Edward Causton

Personal information
- Full name: Edward Postle Gwyn Causton
- Born: 27 November 1876 Hammersmith, Middlesex, England
- Died: 18 April 1957 (aged 80) Torquay, Devon, England

Domestic team information
- 1919: Hampshire

Career statistics
| Competition | First-class |
| Matches | 1 |
| Runs scored | 21 |
| Batting average | 21.00 |
| 100s/50s | 0/0 |
| Top score | 21 |
| Balls bowled | 6 |
| Wickets | 0 |
| Bowling average | – |
| 5 wickets in innings | – |
| 10 wickets in match | – |
| Best bowling | – |
| Catches/stumpings | 0/– |
- Source: Cricinfo, 11 April 2023

= Edward Causton =

English cricketer

Edward Postle Gwyn Causton (27 November 1876 — 18 April 1957) was an English first-class cricketer, physician, and an officer in both the Royal Navy and British Army.

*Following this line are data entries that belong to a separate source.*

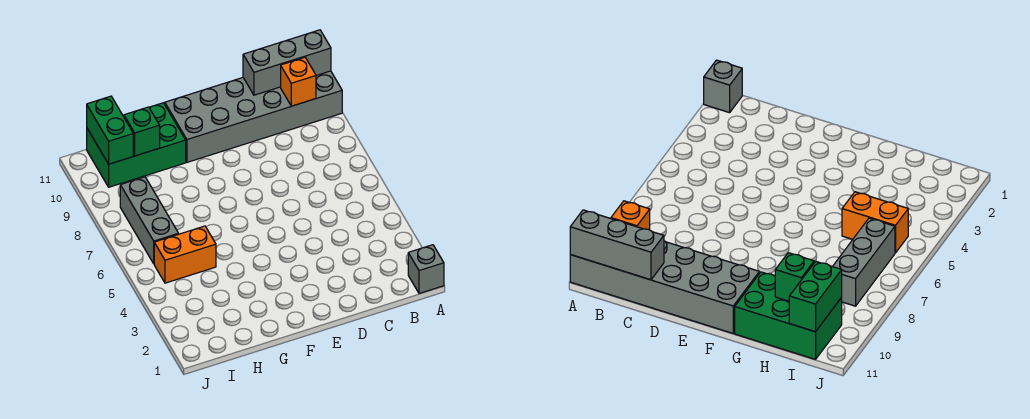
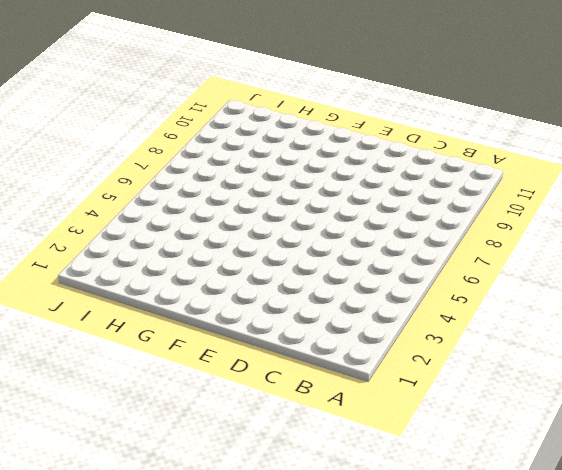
none -> grey 1x1 brick [408,245,444,293]
none -> grey 2x6 brick [165,71,342,162]

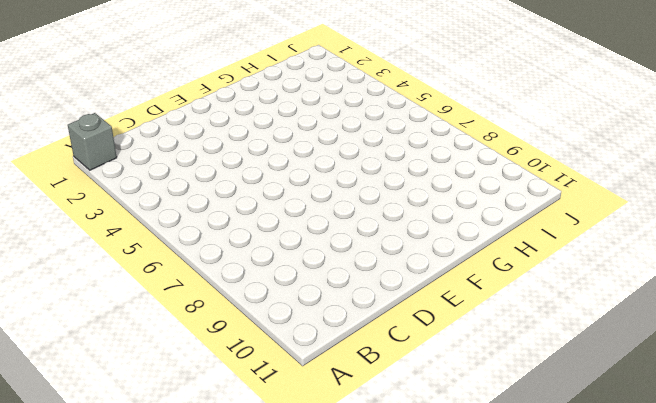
none -> grey 2x6 brick [165,71,342,162]
none -> green 2x3 brick [87,103,186,187]

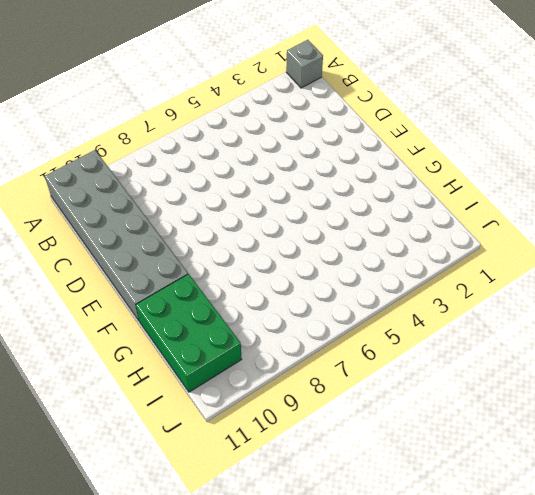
none -> orange 1x2 brick [154,226,216,283]
none -> grey 1x3 brick [120,177,179,264]

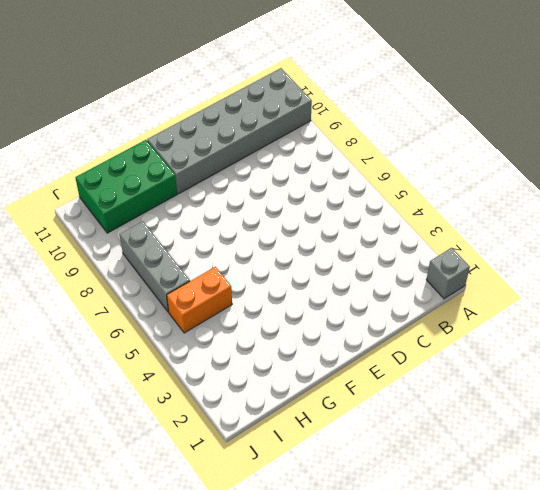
none -> grey 1x3 brick [243,30,331,95]
none -> orange 1x1 brick [281,57,316,106]

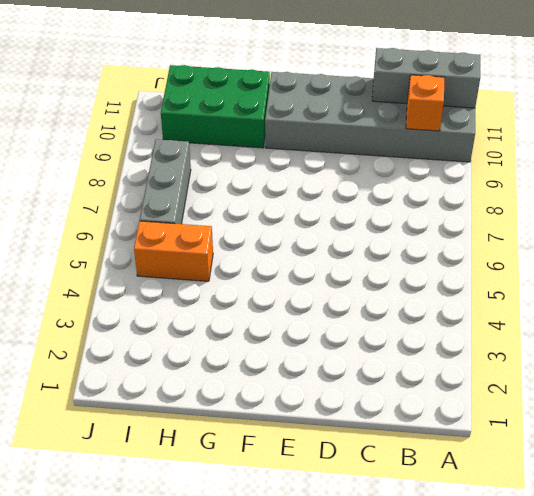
none -> grey 1x1 brick [408,245,444,293]
none -> green 1x1 brick [124,107,160,156]

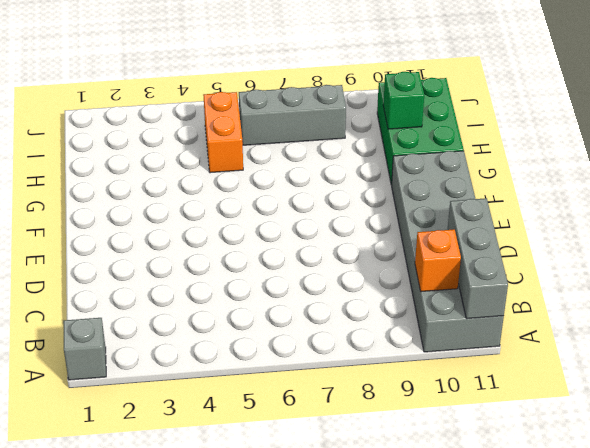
none -> green 1x2 brick [87,96,133,164]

The son of the physician William Henry Causton, he was born at Hammersmith in November 1876. Causton studied medicine at Emmanuel College, Cambridge and completed his medical training at St Mary's Hospital, London. He was appointed to the Royal Navy as a surgeon in November 1903, and was based on board . He was promoted to staff surgeon in November 1911, before withdrawing from his naval service in September 1913. Causton returned to military service in the First World War with the Royal Army Medical Corps, during which he was appointed a temporary captain in August 1915 and a temporary major in September 1917; he was mentioned in dispatches during his war service.

Following the war, he was made an OBE in the 1919 Birthday Honours. Causton played first-class cricket for Hampshire against Essex at Leyton in the 1919 County Championship. Batting once in the match, he was dismissed for 21 runs by George Louden. He was later a house surgeon and anaesthetist at the Royal Berkshire Hospital in Reading, Berkshire. Causton died at St. John of God Nursing Home in Torquay in April 1957.